Credit Suisse is the investment manager of the CS Iris Low Volatility Plus fund, which invests in ILS, catastrophe bonds and reinsurance-linked contracts and is the Master Fund to DCG Iris. After Sandy struck, Credit Suisse updated that it had a number of investments in the fund which it now considered illiquid due to exposure to losses from hurricane Sandy.
Because of the illiquid nature of the investments Credit Suisse established side-pockets into which these investments could be put to segregate them from other investments which had no exposure to Sandy. This helped Credit Suisse ensure that any future changes in value on the investments exposed to Sandy would only impact investors who had committed to the fund at the time of the event and so any new capital inflows would not be exposed.
Now that loss reporting agency PCS has given its second update on the estimated industry losses from Sandy, which it announced as $18.75 billion, Credit Suisse has found that a number of the side-pocketed investments are unlikely to face any losses. Credit Suisse believes that the industry loss estimate is likely to increase at the next reporting interval, in mid to late March, but says that the reserving actuary appointed to the fund has put an upper bound to the loss estimates of $22.5 billion.
Wit that upper bound in mind, Credit Suisse says that the illiquid, side-pocketed investments have been re-examined and it now believes that eight of the twelve no longer have valuation uncertainty or are illiquid. For these eight, Credit Suisse now believes that they have no exposure to losses from hurricane Sandy and that the trigger for the instruments is unlikely to be reached. That suggests that these eight investments have an industry loss trigger of either $25 billion or $30 billion, which Credit Suisse now believes is above where the next PCS update will be set.
Credit Suisse said that it has received confirmation from the counterparties on the eight investments that they will not be subject to any impact from Sandy.

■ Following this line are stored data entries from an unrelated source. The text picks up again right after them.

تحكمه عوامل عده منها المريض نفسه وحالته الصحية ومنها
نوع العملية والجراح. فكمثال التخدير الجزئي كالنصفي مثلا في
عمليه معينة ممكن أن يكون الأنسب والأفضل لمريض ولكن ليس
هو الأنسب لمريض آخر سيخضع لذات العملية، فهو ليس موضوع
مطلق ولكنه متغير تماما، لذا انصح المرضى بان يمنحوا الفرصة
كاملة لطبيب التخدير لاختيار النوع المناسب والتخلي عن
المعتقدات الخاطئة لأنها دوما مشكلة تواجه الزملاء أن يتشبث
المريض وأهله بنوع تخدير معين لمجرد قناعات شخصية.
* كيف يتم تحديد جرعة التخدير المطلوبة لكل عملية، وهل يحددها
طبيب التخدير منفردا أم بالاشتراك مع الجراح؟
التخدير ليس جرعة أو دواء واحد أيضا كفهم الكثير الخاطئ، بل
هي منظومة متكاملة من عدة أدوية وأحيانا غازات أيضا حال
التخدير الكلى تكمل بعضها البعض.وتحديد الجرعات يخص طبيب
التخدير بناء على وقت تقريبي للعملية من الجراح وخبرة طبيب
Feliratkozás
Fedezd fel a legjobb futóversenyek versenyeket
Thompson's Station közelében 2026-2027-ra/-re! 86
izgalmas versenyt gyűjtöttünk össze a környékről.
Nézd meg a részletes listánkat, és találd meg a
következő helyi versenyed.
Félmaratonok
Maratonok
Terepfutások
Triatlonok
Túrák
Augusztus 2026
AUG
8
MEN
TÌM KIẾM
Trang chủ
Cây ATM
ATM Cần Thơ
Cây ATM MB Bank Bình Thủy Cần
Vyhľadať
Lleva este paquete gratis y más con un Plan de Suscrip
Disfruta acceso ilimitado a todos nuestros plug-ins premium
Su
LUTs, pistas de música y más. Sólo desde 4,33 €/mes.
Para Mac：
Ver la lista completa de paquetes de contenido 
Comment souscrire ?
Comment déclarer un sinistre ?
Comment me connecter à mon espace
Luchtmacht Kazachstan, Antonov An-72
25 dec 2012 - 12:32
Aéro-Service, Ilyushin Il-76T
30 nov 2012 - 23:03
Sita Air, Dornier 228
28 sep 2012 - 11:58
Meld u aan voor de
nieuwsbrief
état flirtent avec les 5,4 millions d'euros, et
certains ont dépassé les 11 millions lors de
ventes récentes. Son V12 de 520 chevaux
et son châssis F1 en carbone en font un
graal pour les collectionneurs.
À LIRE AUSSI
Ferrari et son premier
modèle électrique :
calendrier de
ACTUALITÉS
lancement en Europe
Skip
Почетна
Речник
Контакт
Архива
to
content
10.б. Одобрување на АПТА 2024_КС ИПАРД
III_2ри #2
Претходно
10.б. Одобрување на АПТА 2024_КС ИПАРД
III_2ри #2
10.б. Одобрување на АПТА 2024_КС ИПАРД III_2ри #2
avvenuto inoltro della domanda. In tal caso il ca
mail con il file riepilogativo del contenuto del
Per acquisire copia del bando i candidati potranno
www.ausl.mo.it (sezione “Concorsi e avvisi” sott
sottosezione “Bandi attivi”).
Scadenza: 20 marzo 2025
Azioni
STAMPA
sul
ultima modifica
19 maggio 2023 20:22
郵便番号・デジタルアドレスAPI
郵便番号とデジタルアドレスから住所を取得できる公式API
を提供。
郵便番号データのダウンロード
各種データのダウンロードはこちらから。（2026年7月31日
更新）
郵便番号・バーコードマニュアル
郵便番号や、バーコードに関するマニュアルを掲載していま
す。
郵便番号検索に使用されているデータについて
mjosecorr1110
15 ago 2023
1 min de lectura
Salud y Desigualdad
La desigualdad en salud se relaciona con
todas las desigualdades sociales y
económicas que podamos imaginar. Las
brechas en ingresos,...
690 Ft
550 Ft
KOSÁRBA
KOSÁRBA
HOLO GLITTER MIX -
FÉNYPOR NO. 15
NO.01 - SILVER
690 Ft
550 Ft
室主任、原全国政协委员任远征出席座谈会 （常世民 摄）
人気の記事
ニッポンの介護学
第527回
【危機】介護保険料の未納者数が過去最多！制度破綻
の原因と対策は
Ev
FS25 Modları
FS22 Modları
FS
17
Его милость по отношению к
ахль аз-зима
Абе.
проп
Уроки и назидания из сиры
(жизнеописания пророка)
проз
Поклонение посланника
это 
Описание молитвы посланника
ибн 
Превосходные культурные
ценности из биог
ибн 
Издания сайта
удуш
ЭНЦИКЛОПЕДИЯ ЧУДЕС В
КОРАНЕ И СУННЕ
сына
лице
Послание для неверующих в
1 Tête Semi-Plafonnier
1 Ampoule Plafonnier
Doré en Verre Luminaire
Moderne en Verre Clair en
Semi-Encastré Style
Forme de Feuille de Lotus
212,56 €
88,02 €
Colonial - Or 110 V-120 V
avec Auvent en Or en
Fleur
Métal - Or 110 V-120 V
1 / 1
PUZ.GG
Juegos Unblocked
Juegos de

As a result, the eight out of the twelve illiquid investments will be released from the side-pocket using a valuation from the NAV at 31st January, which corresponds to 80% of the Sandy side-pocket. The Sandy ‘S Shares’ from the side-pocket will be redeemed and new participating shares of the same value will be given to shareholders.
The four remaining side-pocketed investments will now await the next industry loss estimate and Credit Suisse said that it will reassess them at that time, it expects to be able to evaluate whether these four investments can also be released within the next couple of months.
The upshot of this is that ILS fund managers are operating very prudent strategies for dealing with potential exposures, which will be appreciated by their investors. Of course there is still scope for the loss estimate to creep above the upper bound that Credit Suisse has set for itself, but we will have to wait till later in March to find out whether that happens.